Texte du document:
────────────────────────────────────────

L’un des axes narratifs les plus utilisés sur TikTok afin de soutenir le boycott est celui consistant à essayer d’objectiver l’impact, notamment d’un point de vue économique de ce dernier. Ils sont nombreux à publier des courtes vidéos dans des enseignes de distribution (Carrefour, Action, Auchan…) ou encore des fast-foods (McDonald’s, Burger King…) pour montrer des rayons vides, conséquence directe, selon ces derniers, de la dimension massive du boycott. Leurs auteurs et les personnes qui réagissent à leurs vidéos opposent ces images à la dissimulation supposément orchestrée par les médias “mainstream” ; l’ampleur du boycott constituerait selon eux une sorte de plébiscite silencieux en faveur de la cause palestinienne et une incitation à poursuivre le boycott puisque celui-ci serait efficace.

────────────────────────────────────────

Données fournies:
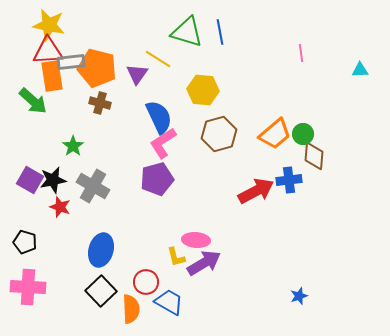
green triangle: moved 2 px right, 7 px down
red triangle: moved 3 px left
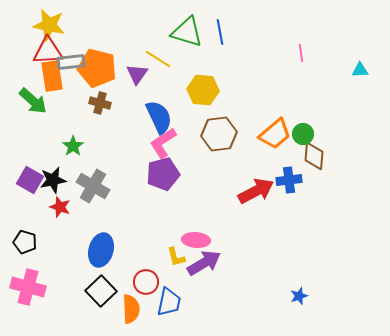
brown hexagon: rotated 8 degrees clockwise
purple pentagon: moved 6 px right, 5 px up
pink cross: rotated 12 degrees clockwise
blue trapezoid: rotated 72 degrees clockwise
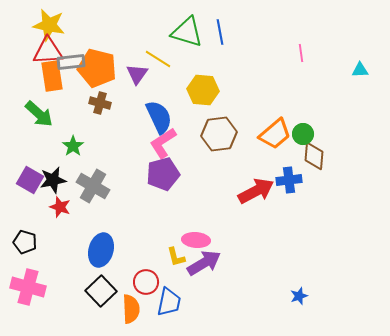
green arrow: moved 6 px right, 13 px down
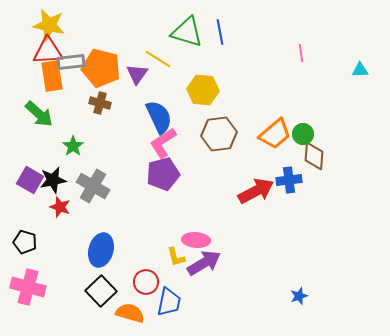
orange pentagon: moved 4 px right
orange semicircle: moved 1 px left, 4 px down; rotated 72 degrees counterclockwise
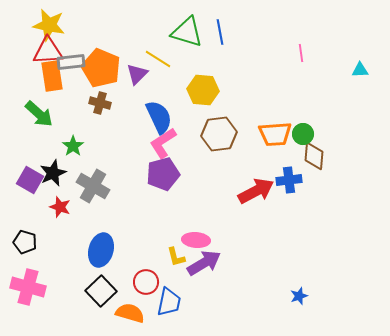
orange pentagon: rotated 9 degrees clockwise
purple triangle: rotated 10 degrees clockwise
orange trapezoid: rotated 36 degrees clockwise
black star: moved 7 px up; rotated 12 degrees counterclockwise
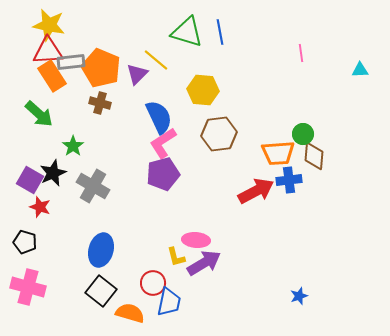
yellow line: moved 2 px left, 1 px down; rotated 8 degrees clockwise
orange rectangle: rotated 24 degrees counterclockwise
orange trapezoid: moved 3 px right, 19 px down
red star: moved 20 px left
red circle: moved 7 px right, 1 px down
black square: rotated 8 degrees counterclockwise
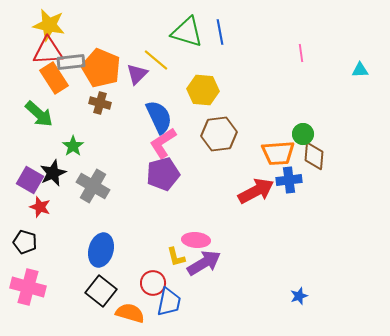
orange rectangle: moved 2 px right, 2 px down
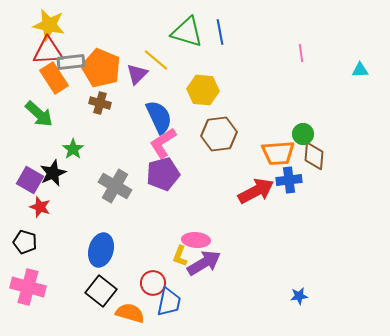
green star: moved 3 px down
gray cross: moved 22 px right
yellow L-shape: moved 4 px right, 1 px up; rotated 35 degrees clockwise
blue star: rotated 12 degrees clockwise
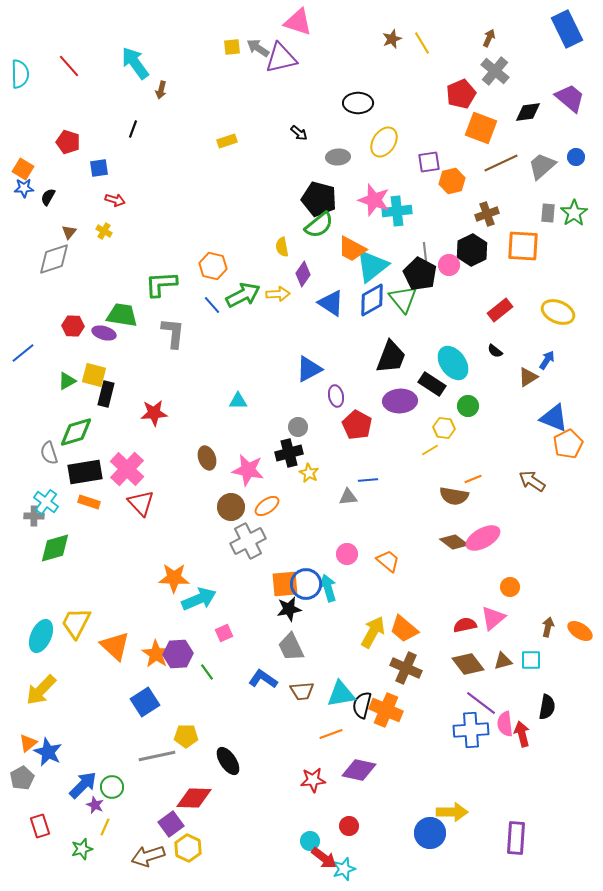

────────────────────────────────────────

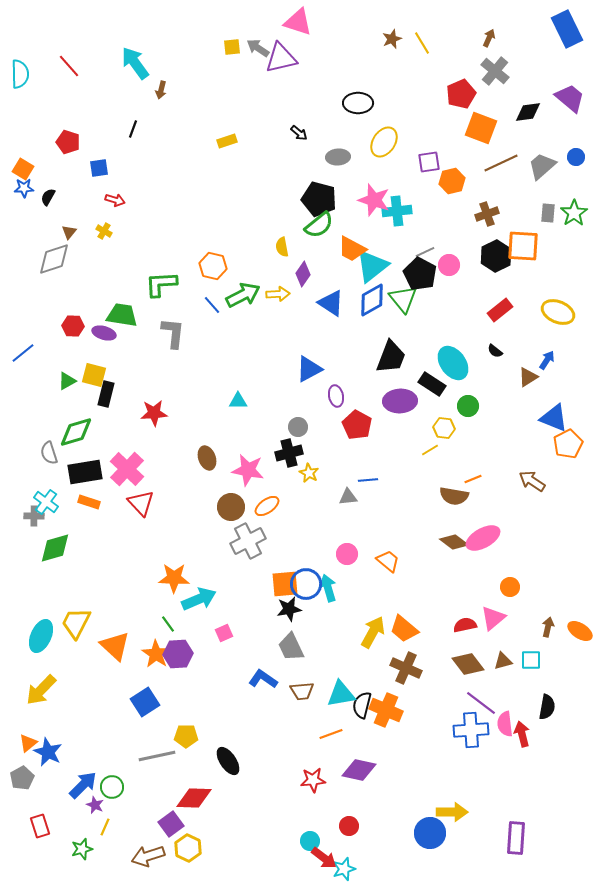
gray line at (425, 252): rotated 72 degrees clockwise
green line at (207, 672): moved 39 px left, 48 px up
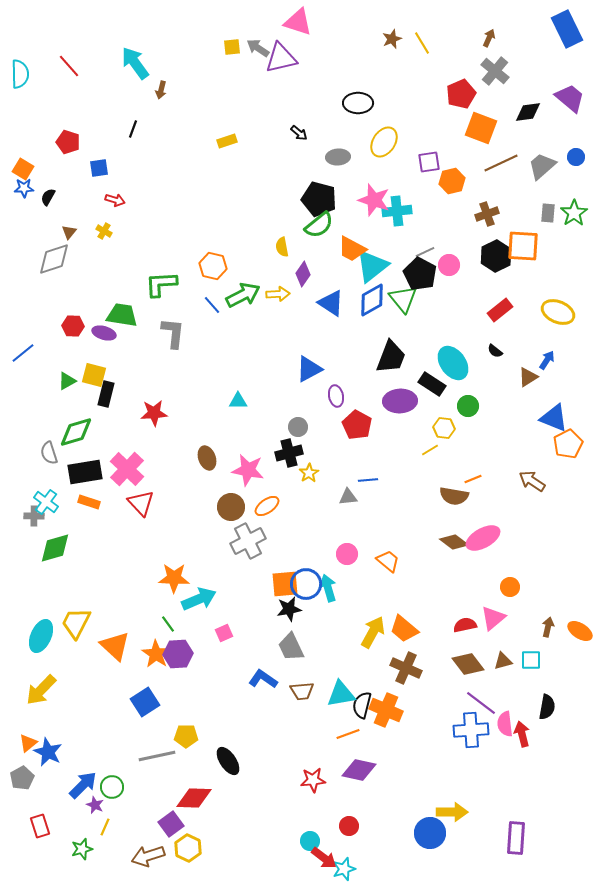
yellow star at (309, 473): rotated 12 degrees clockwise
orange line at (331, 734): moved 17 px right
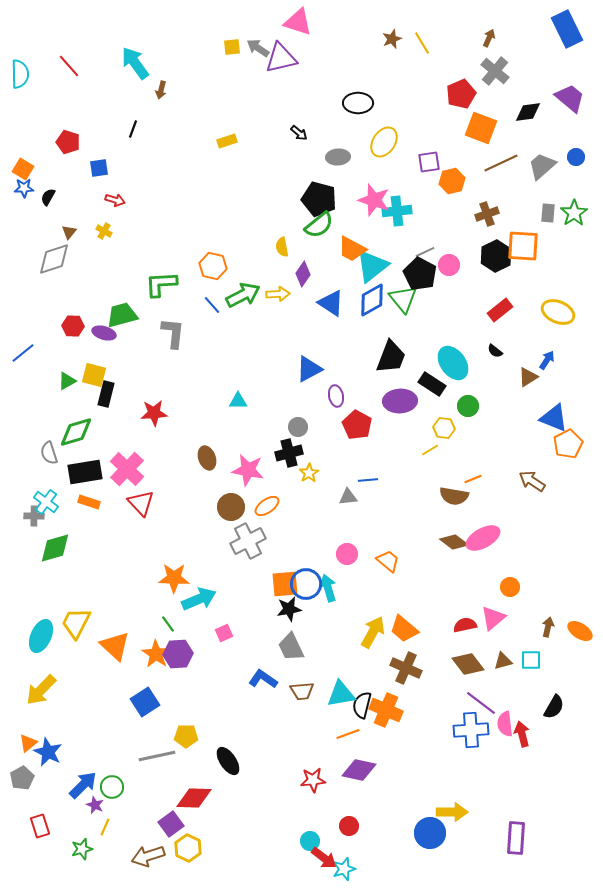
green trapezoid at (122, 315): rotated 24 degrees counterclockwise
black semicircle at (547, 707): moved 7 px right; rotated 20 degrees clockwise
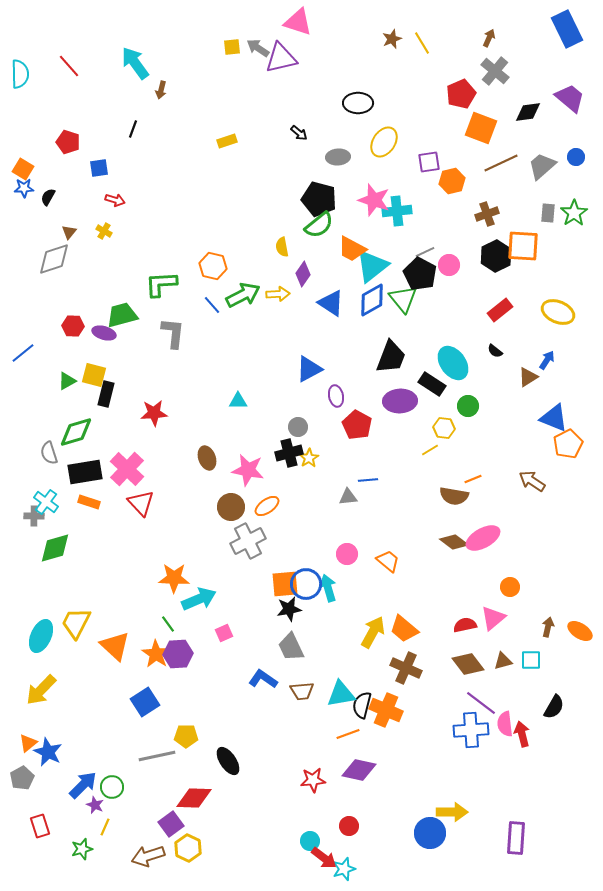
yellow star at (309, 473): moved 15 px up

────────────────────────────────────────

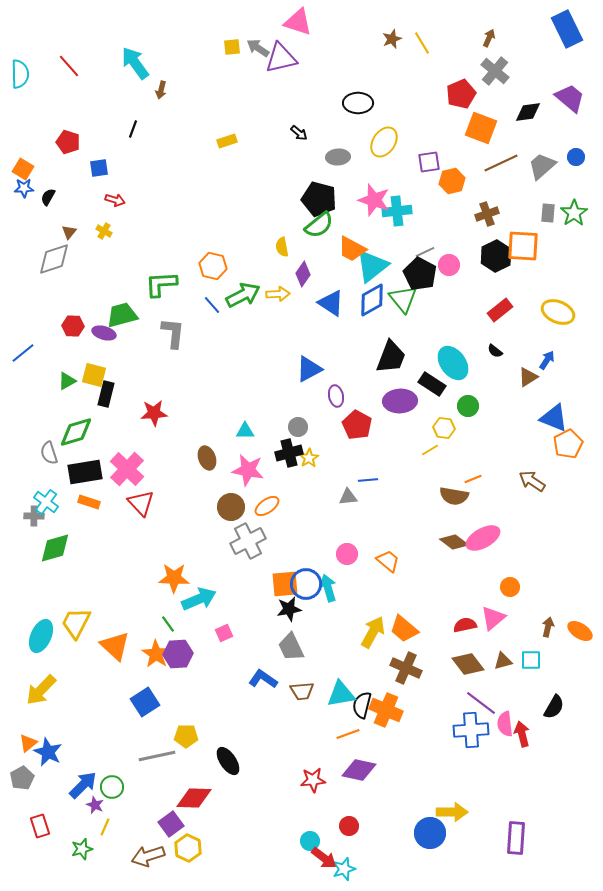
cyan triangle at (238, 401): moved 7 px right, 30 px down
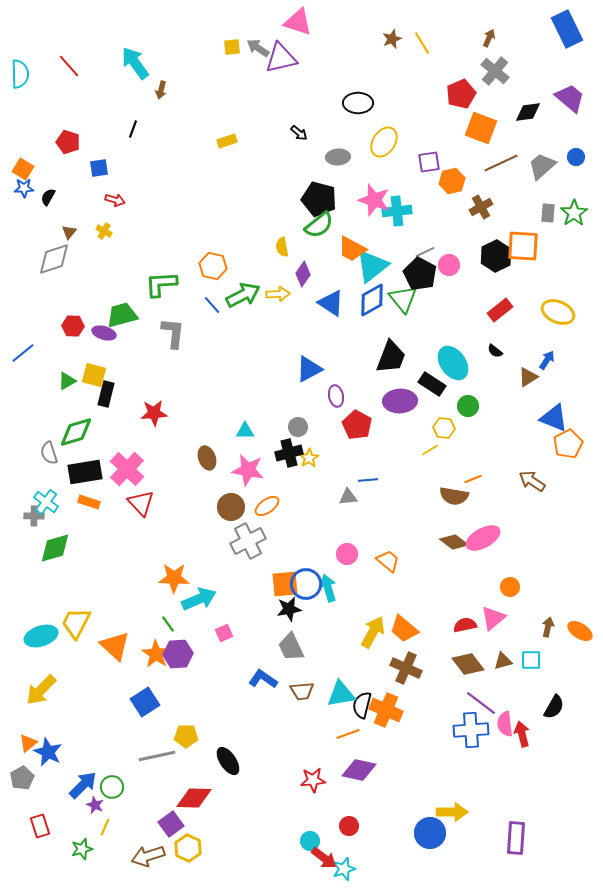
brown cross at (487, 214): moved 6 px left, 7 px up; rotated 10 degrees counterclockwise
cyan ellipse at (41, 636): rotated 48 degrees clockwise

────────────────────────────────────────

Énoncé A:
Relevez toutes les enseignes citées dans le texte sur le boycott relayé sur TikTok, grande distribution et restauration rapide confondues.
Énoncé B:
Poursuivez le texte sur le boycott relayé sur TikTok à partir de sa dernière phrase.

Résultat A:
Carrefour, Action, Auchan, McDonald’s, Burger King

Résultat B:
Les captures d’écran ci-dessus proviennent d’une chaîne TikTok, relativement modeste, suivie par plus de 7.5K abonnés, et qui publie de manière récurrente des vidéos de ce type. Dans notre corpus nous avons ainsi 6 vidéos de cet utilisateur, qui totalise plus de 100K engagements, et qui consistent toutes à déambuler dans des Carrefour ou des McDonald’s pour illustrer l’impact supposé du boycott les visant.
Pour étayer leur discours certains influenceurs TikTok n’hésitent pas à détourner certains faits pour souligner la supposée efficacité du boycott sur les grandes marques. Dans une vidéo qui totalise plus de 250K engagements, un influenceur communautaire, suivie par plus de 72K abonnés, explique ainsi que le boycott aurait mis à genou Coca-Cola qui, faute de clients, en serait aujourd’hui réduit à devoir faire des promotions sur ces canettes et autres bouteilles afin de pouvoir écouler ses stocks.
La consultation du cours de bourse de The Coca Cola Company au cours des cinq dernières années ne montre pas d’impact très marqué consécutif au déclenchement de la guerre Israël-Hamas.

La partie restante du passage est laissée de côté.